November 10th, 2009 at 1:06 AM ^

Michigan beat Florida in the last game before the Rich Rodriguez era. Therefore, Michigan should have been better last year. Never mind that the offense lost something like 10 starters, had such poor offensive line depth that a defensive tackle converted midseason and actually STARTED... and on and on and on. Greg Mathews is a great complimentary receiver, but he lacks the speed to carry an offense. This was not a problem with Arrington and Manningham running around, but it is readily apparent to anyone with eyes. Will Campbell is a true freshman defensive lineman, who almost always need time to develop, no matter how talented. Plus, defensive line is easily the best group on the defense (not saying much, but Graham, Van Bergen and Martin are more than serviceable as a unit). Wait, why am I wasting my time actually responding to this pathetic, trollish post?

jg2112

November 9th, 2009 at 11:26 PM ^

Dah - stop posting. Seriously. And calling other people sycophants just because they happen to have a positive outlook about the rebuilding of Michigan football is not useful to the conversation. You're doing what every other anti-Rich Rod, anti-rebuilding poster does here. You make ridiculous claims, posit that what is going on is UNACCEPTABLE, and then when someone calls you out on your folly, you then claim you cannot believe people don't share your opinion. Seriously. You are ruining your e-credibility over a football team you neither play for or coach. You have as much influence over Michigan Football as does my neighbor's dog. Get a new hobby, watch a porn flick, drink some Glenfiddich (or Glenlivet. hell, any Glen will do). It's obvious nothing anyone says here that is rational and indicative of the ZERO influence we have on the team is going to change your mind. So, let it go, and find another interest because you either hate this one too much to really be a supporter, or you are so obsessed with the team's lack of "progress" that you really are a frightening poster.

BostonWolverine

November 10th, 2009 at 1:03 PM ^

I said it earlier, but I'll say it here, too.
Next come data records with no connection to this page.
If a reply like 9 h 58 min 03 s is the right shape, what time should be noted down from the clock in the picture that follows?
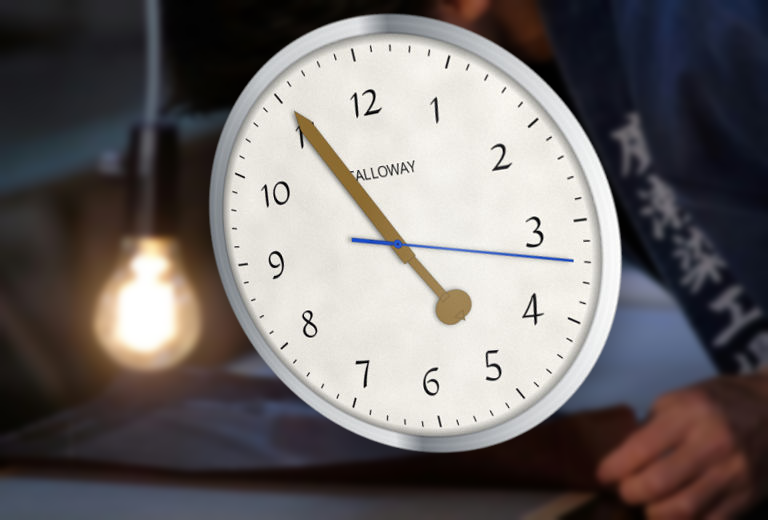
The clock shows 4 h 55 min 17 s
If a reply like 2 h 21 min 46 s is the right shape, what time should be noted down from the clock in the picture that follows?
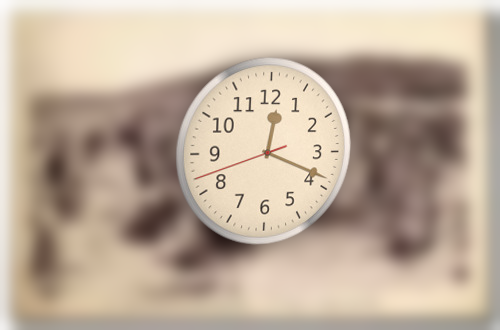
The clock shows 12 h 18 min 42 s
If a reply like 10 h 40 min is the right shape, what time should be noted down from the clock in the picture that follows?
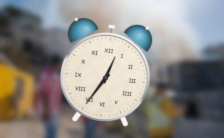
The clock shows 12 h 35 min
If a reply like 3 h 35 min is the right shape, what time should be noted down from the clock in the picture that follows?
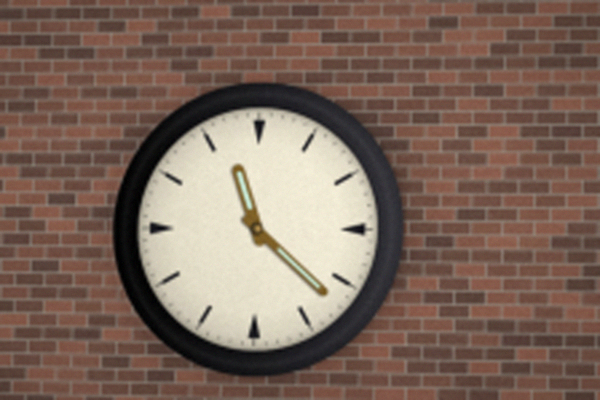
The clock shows 11 h 22 min
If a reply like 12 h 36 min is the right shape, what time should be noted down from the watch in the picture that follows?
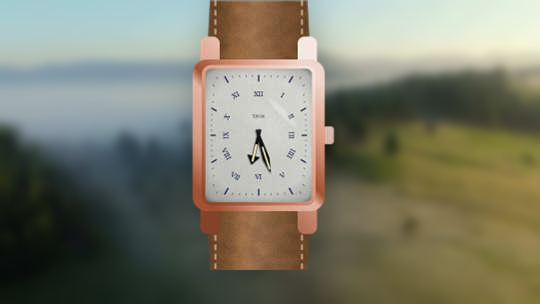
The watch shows 6 h 27 min
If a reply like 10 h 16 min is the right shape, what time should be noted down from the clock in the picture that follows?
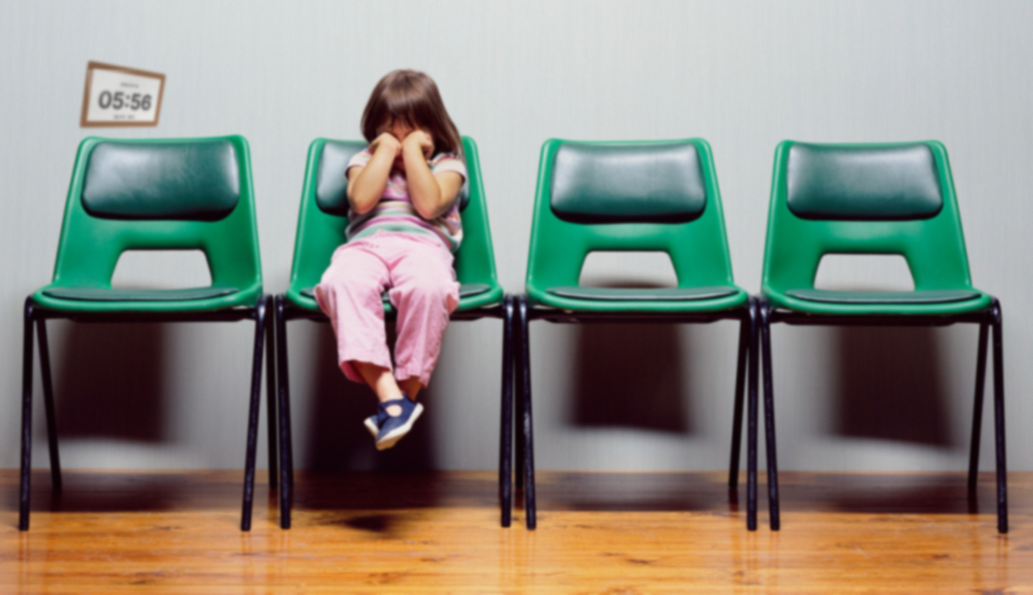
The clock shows 5 h 56 min
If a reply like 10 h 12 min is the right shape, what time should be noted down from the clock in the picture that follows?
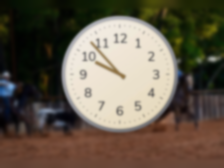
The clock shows 9 h 53 min
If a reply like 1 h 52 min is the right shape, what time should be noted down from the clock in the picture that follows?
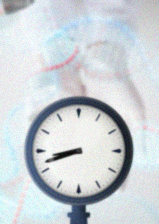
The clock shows 8 h 42 min
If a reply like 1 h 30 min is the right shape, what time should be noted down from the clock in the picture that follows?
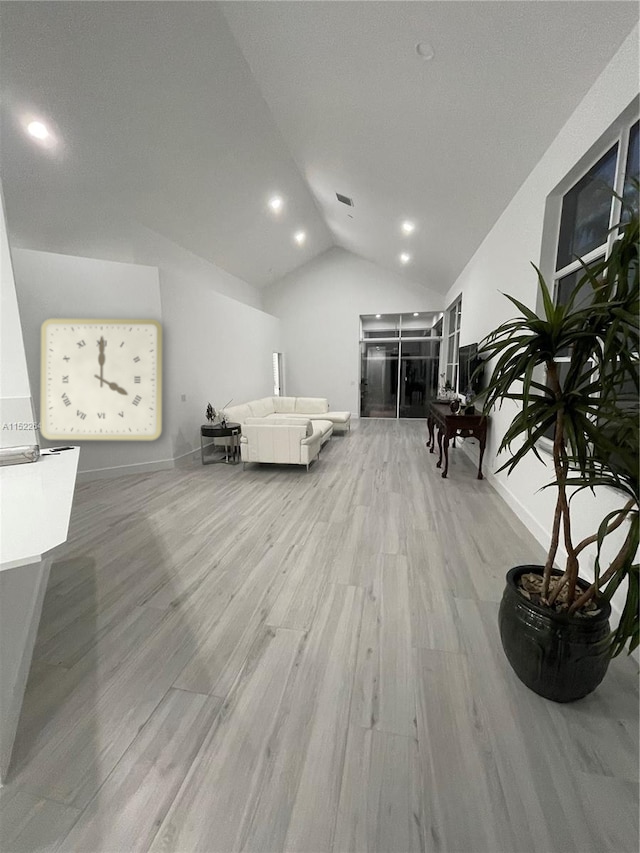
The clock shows 4 h 00 min
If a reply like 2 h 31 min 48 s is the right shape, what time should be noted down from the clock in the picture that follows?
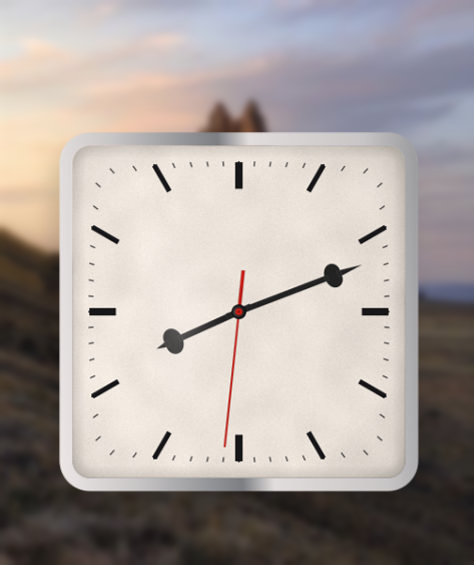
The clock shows 8 h 11 min 31 s
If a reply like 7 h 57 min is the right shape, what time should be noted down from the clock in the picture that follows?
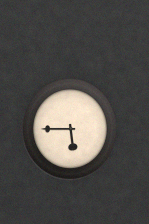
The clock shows 5 h 45 min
When we play teams that aren't Western or Eastern Michigan or Delaware St. - there has been one game (ONE!) in which we've given up fewer than 30 points: Michigan State. It's not regression if you're bad all year. You're blinded by the 4-0 start. But that doesn't say anything other than we won four games. It definitely doesn't mean the defense played well the whole time. And as for the "blind loyalist" stuff, just because I disagree with you doesn't mean I'm blind. I'm actually pretty well informed. I don't think you're an asshole because I disagree with you. I think you're an asshole because you keep giving statements with no basis other than your own take - with no decent analysis to back it up.

hillhaus

November 9th, 2009 at 7:19 PM ^

Incredibly reasonable perspective! One thing I haven't heard mentioned anywhere (I don't even know if anyone agrees): I always thought that Lloyd Carr's teams relied too heavily upon a small group of extremely talented players. For example, Hart was great, but it was boring to see him run left so frequently. It worked, but it was boring, and when Hart wasn't available it failed more often than not (as far as I remember). I'm still excited about where this team is going because I see more kids getting playing time. Sure, more kids get time when there are no clear superstars, but it doesn't seem to me as though Rich Rod is building a team that's so one-dimensional. When the talent of the current team matures, I fully expect to see a team that's more exciting and less predictable than Carr's teams. That's important when going up against great teams (or tOSU).